Mishcon de Reya has been ordered to provide further information about assertions of privilege in a High Court claim over almost £3m of ‘potentially tainted’ cash it received from a client later found to have misappropriated millions from a property investment business.
The London firm is accused of ‘turning a blind eye’ to the source of £2.9m in fees paid by Edward Wojakovski, who wrongfully extracted around £13m from companies in the Tonstate Group of which he was a director.
Mishcon briefly represented Wojakovski in litigation brought by the Tonstate Group, which involved his former father-in-law and co-owner Arthur Matyas, who admitted also wrongfully extracting money from the group.

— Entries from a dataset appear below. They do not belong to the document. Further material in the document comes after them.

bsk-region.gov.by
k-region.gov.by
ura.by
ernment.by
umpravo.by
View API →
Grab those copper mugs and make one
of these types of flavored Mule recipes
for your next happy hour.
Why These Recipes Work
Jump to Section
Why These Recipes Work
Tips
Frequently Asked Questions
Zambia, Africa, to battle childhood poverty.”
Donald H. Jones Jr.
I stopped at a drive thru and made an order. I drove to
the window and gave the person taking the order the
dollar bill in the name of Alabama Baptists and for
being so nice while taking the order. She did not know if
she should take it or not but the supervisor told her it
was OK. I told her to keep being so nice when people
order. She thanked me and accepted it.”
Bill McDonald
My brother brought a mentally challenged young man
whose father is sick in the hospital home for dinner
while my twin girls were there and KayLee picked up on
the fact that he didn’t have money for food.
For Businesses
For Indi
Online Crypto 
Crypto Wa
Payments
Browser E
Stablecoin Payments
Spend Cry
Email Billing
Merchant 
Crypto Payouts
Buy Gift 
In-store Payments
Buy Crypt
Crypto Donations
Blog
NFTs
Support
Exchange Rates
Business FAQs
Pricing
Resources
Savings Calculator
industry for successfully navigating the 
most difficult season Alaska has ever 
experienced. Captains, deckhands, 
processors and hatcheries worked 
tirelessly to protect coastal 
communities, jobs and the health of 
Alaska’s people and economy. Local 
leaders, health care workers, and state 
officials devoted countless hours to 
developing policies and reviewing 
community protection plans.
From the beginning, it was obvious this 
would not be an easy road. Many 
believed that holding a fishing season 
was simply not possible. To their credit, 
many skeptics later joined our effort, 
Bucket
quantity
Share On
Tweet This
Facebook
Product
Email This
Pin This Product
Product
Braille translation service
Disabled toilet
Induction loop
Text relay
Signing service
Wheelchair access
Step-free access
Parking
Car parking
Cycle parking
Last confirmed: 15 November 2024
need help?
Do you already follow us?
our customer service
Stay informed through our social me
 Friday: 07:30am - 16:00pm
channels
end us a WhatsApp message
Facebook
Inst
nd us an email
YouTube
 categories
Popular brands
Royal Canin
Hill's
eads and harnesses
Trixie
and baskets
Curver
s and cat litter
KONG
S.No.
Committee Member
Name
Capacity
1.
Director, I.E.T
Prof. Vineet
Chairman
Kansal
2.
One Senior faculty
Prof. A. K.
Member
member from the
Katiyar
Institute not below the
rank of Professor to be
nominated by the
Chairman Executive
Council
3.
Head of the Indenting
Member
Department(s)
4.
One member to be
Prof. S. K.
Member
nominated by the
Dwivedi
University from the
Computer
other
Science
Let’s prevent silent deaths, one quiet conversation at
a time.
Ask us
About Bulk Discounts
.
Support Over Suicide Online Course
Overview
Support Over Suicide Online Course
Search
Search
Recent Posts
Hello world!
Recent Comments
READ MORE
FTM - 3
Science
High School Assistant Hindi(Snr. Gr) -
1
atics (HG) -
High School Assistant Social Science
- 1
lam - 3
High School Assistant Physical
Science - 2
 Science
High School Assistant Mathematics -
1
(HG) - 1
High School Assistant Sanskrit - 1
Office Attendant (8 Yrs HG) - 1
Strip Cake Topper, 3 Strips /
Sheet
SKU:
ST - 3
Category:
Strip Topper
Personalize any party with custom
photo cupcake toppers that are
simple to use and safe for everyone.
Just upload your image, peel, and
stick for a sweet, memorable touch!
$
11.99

Eleven companies in the Tonstate Group, all now in liquidation, are suing Mishcon de Reya for the return of the payments, which they say ‘belonged in equity’ to them at the time they were made. They alternatively allege Mishcon received the payments with ‘actual and/or constructive knowledge’ that the money was the proceeds of Wojakovski’s ‘breaches of fiduciary duty’.
The claimants rely on a WhatsApp message said to have been sent by Mishcon’s former managing partner Kevin Gold to Wojakovski’s then wife in 2017, which said that money in a Bank of Singapore (BoS) account, from which Mishcon was paid, was ‘potentially tainted’.
They also rely on ‘the weaknesses of Mishcon’s customer due diligence processes and record-keeping’, said to be ‘serious shortcomings which Mishcon admitted’ to the Solicitors Regulation Authority in unrelated proceedings which led to a £232,500 fine last month.
Mishcon does not admit that any of the payments ‘originated from the extractions [from the Tonstate Group] or their traceable proceeds’ and says the firm was instructed that ‘all the monies in the BoS Account were [Wojakovski’s] family/personal monies’.
Gold, now Mishcon’s executive chair, ‘believed what [Wojakovski] told him to be true’ and was therefore ‘satisfied on the basis of those instructions that the funds in the BoS Account could properly be applied towards Mishcon’s anticipated fees’, the firm said in its written defence.
At a preliminary hearing today, Andrew Fulton QC for the claimants accused Mishcon of being ‘deliberately evasive’ in response to a request for further information about the ‘corroboration’ of the source of the funds given by Wojakovski’s brother. He also said in written submissions that Mishcon ‘make no secret of finding it convenient to be able to take refuge in their former client’s privilege’.
Justin Fenwick QC, for Mishcon, said the claimants’ criticisms were ‘completely unjustified and should not have been made’.
Sir Alastair Norris said Mishcon had not identified ‘which particular privilege is being claimed in relation to which document, nor do the responses so far provide a sufficient explanation for the privilege claimed’.
The judge ordered Mishcon to provide ‘further itemisation by defined categories – indeed, tightly-defined categories – not by individual document and to [provide] in relation to each such category the precise ground of privilege asserted’.
However, the claimants’ application to consolidate their claim against Mishcon with the case brought against Wojakovski by the Tonstate Group was dismissed. ‘Notwithstanding my view that, at some stage, these cases will have to be consolidated or managed together in order to produce consistent findings, I would accept … that it is too early to take that step,’ Norris ruled.